Collected data:
§

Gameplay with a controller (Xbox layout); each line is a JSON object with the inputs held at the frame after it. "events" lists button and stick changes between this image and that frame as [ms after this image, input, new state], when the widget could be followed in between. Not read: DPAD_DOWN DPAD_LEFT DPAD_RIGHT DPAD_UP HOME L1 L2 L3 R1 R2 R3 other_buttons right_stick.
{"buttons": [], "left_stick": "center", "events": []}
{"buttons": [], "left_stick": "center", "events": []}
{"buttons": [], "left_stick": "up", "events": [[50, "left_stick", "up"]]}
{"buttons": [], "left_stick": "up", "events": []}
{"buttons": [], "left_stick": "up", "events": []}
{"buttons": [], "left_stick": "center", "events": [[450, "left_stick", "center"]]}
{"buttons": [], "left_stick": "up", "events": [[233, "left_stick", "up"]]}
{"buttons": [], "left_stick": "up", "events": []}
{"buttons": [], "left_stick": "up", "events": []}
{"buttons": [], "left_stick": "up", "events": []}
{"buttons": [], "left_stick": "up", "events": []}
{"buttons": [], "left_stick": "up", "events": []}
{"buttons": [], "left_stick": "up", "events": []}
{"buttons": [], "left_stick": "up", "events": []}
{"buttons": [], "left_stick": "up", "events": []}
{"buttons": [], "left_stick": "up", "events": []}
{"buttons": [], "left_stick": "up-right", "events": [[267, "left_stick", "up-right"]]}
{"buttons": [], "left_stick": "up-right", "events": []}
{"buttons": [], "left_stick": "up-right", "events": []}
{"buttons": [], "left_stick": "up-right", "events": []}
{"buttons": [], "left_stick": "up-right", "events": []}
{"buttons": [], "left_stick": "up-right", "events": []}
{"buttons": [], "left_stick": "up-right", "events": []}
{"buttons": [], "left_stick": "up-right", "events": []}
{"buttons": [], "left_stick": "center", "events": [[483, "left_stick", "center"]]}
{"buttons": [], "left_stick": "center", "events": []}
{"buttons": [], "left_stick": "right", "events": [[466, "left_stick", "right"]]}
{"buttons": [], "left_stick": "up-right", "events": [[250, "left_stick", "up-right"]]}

§

TASK OBJECTIVE
What is needed is an exact, complete copy of the entries above.

WRITTEN ANSWER
Gameplay with a controller (Xbox layout); each line is a JSON object with the inputs held at the frame after it. "events" lists button and stick changes between this image and that frame as [ms after this image, input, new state], when the widget could be followed in between. Not read: DPAD_DOWN DPAD_LEFT DPAD_RIGHT DPAD_UP HOME L1 L2 L3 R1 R2 R3 other_buttons right_stick.
{"buttons": [], "left_stick": "center", "events": []}
{"buttons": [], "left_stick": "center", "events": []}
{"buttons": [], "left_stick": "up", "events": [[50, "left_stick", "up"]]}
{"buttons": [], "left_stick": "up", "events": []}
{"buttons": [], "left_stick": "up", "events": []}
{"buttons": [], "left_stick": "center", "events": [[450, "left_stick", "center"]]}
{"buttons": [], "left_stick": "up", "events": [[233, "left_stick", "up"]]}
{"buttons": [], "left_stick": "up", "events": []}
{"buttons": [], "left_stick": "up", "events": []}
{"buttons": [], "left_stick": "up", "events": []}
{"buttons": [], "left_stick": "up", "events": []}
{"buttons": [], "left_stick": "up", "events": []}
{"buttons": [], "left_stick": "up", "events": []}
{"buttons": [], "left_stick": "up", "events": []}
{"buttons": [], "left_stick": "up", "events": []}
{"buttons": [], "left_stick": "up", "events": []}
{"buttons": [], "left_stick": "up-right", "events": [[267, "left_stick", "up-right"]]}
{"buttons": [], "left_stick": "up-right", "events": []}
{"buttons": [], "left_stick": "up-right", "events": []}
{"buttons": [], "left_stick": "up-right", "events": []}
{"buttons": [], "left_stick": "up-right", "events": []}
{"buttons": [], "left_stick": "up-right", "events": []}
{"buttons": [], "left_stick": "up-right", "events": []}
{"buttons": [], "left_stick": "up-right", "events": []}
{"buttons": [], "left_stick": "center", "events": [[483, "left_stick", "center"]]}
{"buttons": [], "left_stick": "center", "events": []}
{"buttons": [], "left_stick": "right", "events": [[466, "left_stick", "right"]]}
{"buttons": [], "left_stick": "up-right", "events": [[250, "left_stick", "up-right"]]}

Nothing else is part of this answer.